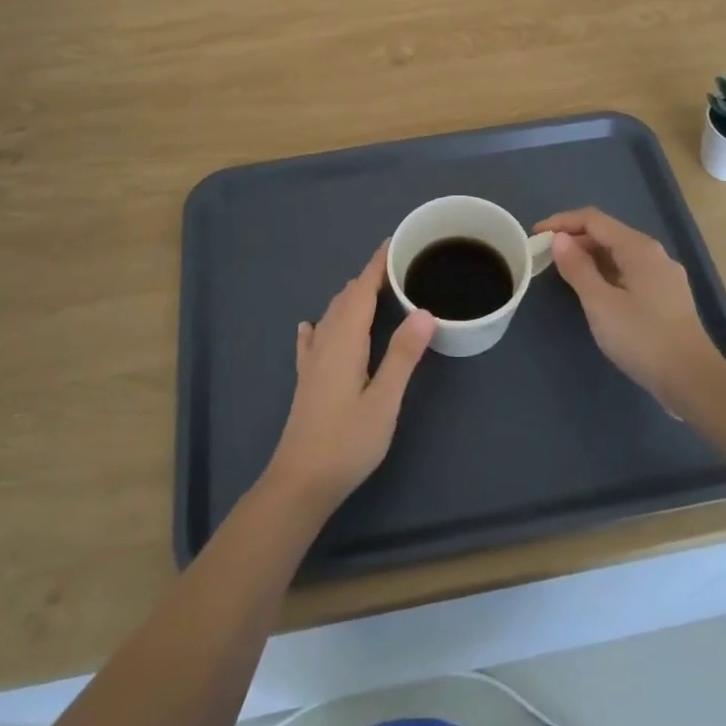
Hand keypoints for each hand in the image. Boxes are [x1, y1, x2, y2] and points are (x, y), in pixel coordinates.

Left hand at [264, 243, 434, 513]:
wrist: (300, 482)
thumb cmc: (347, 443)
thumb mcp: (384, 400)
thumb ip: (402, 355)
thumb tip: (424, 311)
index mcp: (345, 341)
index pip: (362, 292)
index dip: (376, 266)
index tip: (394, 243)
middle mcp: (325, 343)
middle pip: (346, 299)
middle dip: (368, 278)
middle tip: (396, 266)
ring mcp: (312, 363)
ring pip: (330, 317)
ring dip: (350, 298)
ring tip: (370, 288)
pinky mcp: (307, 381)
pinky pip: (313, 340)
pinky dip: (320, 325)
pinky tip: (312, 326)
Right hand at [534, 208, 725, 407]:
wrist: (693, 380)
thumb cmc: (642, 338)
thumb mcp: (600, 303)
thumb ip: (577, 268)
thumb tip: (560, 239)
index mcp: (638, 248)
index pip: (593, 219)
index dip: (561, 222)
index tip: (535, 235)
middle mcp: (654, 254)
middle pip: (607, 234)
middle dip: (574, 239)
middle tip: (544, 256)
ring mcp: (663, 275)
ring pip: (619, 254)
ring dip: (589, 257)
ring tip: (563, 272)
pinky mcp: (667, 297)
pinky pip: (629, 272)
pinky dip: (605, 273)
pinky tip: (593, 291)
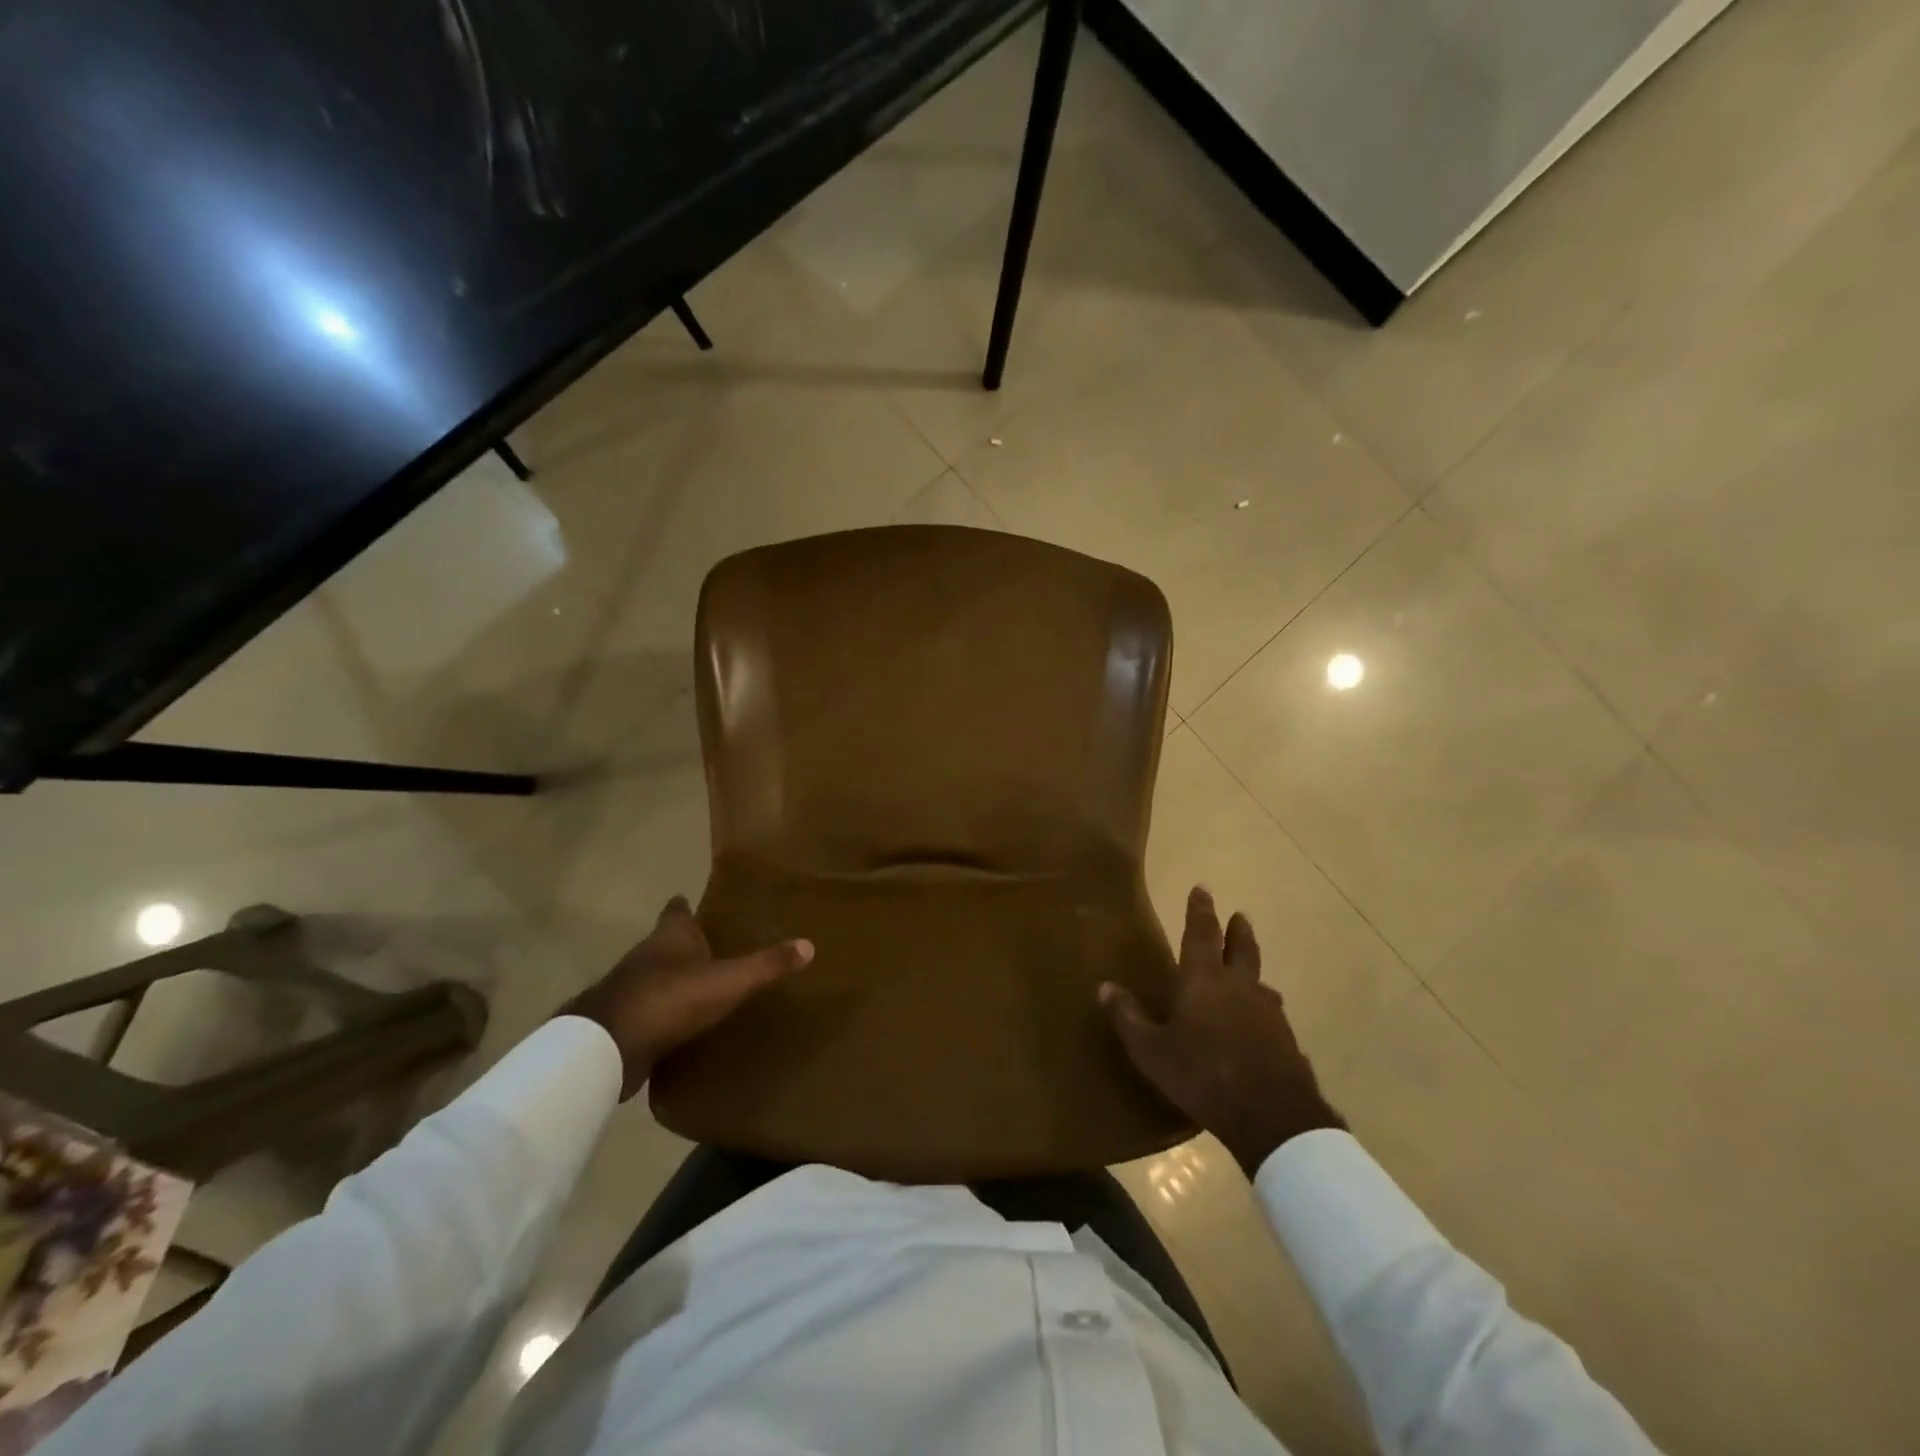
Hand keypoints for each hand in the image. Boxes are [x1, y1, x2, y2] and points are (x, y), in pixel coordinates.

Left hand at [559, 896, 812, 1099]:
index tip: (696, 902)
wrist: (609, 1046)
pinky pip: (648, 1012)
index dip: (686, 905)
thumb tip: (809, 945)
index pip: (678, 910)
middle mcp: (646, 955)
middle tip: (714, 948)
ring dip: (674, 980)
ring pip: (655, 976)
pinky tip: (681, 1027)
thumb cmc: (671, 997)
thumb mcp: (729, 980)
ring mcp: (629, 989)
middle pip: (666, 942)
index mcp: (671, 936)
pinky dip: (663, 1015)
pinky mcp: (622, 1023)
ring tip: (703, 988)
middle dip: (686, 945)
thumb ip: (767, 964)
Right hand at [1101, 886, 1344, 1176]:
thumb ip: (1128, 1017)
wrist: (1271, 1116)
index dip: (1200, 911)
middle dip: (1237, 930)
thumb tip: (1104, 986)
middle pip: (1241, 948)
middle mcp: (1238, 986)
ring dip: (1252, 967)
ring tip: (1249, 969)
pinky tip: (1262, 1020)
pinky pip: (1272, 1012)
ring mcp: (1267, 1012)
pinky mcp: (1285, 1039)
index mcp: (1204, 980)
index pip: (1201, 934)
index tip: (1202, 889)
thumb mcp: (1151, 1050)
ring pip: (1260, 980)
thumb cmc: (1202, 1074)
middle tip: (1238, 916)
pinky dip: (1262, 1005)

§ **EXERCISE**
With the pictures removed, print the entries above exactly.

§ **OUTPUT**
Hand keypoints for each hand in the image. Boxes are [x1, y1, x2, y2] and points are (x, y), in pixel coordinates.

Left hand at [264, 243, 434, 513]:
wrist: (300, 482)
thumb cmc: (347, 443)
thumb mcp: (384, 400)
thumb ip: (402, 355)
thumb tip: (424, 311)
index mcp: (345, 341)
index pip: (362, 292)
index dip: (376, 266)
index tip: (394, 243)
middle mcp: (325, 343)
middle pip: (346, 299)
middle dip: (368, 278)
middle tip: (396, 266)
ring mcp: (312, 363)
ring pip: (330, 317)
ring dip: (350, 298)
ring tip: (370, 288)
pinky mcp: (307, 381)
pinky pip: (313, 340)
pinky dip: (320, 325)
pinky tip: (312, 326)
Right hand at [534, 208, 725, 407]:
wrist: (693, 380)
thumb cmc: (642, 338)
thumb mcp: (600, 303)
thumb ip: (577, 268)
thumb tip: (560, 239)
index mcp: (638, 248)
index pip: (593, 219)
index dip: (561, 222)
index tip: (535, 235)
middle mcp: (654, 254)
middle pip: (607, 234)
middle dip: (574, 239)
middle tip: (544, 256)
ring mcp: (663, 275)
ring pip: (619, 254)
ring dip: (589, 257)
ring tip: (563, 272)
pinky mcp: (667, 297)
pinky pip: (629, 272)
pinky dip: (605, 273)
pinky tip: (593, 291)
Hand keypoints for each hand in the image. Boxes are [x1, y1, x2, y2] and points are (x, y), in pixel coordinates.

Left hand at [559, 896, 812, 1099]:
index tip: (696, 902)
wrist: (609, 1046)
pinky pip: (648, 1012)
index dip: (686, 905)
thumb tip: (809, 945)
index pip: (678, 910)
middle mcp: (646, 955)
middle tip: (714, 948)
ring dip: (674, 980)
ring pip: (655, 976)
pinky tip: (681, 1027)
thumb cmc: (671, 997)
thumb mcp: (729, 980)
ring mcp: (629, 989)
middle pip: (666, 942)
index mcp: (671, 936)
pinky dip: (663, 1015)
pinky mcp: (622, 1023)
ring tip: (703, 988)
middle dip: (686, 945)
thumb ip: (767, 964)
Right hand at [1101, 886, 1344, 1176]:
thumb ip: (1128, 1017)
wrist: (1271, 1116)
index dip: (1200, 911)
middle dip: (1237, 930)
thumb tip: (1104, 986)
middle pip: (1241, 948)
middle mcp: (1238, 986)
ring dip: (1252, 967)
ring tip: (1249, 969)
pinky tip: (1262, 1020)
pinky pip: (1272, 1012)
ring mcp: (1267, 1012)
pinky mcp: (1285, 1039)
index mcp: (1204, 980)
index pip: (1201, 934)
index tip: (1202, 889)
thumb mcp: (1151, 1050)
ring pip: (1260, 980)
thumb cmc: (1202, 1074)
middle tip: (1238, 916)
pinky dip: (1262, 1005)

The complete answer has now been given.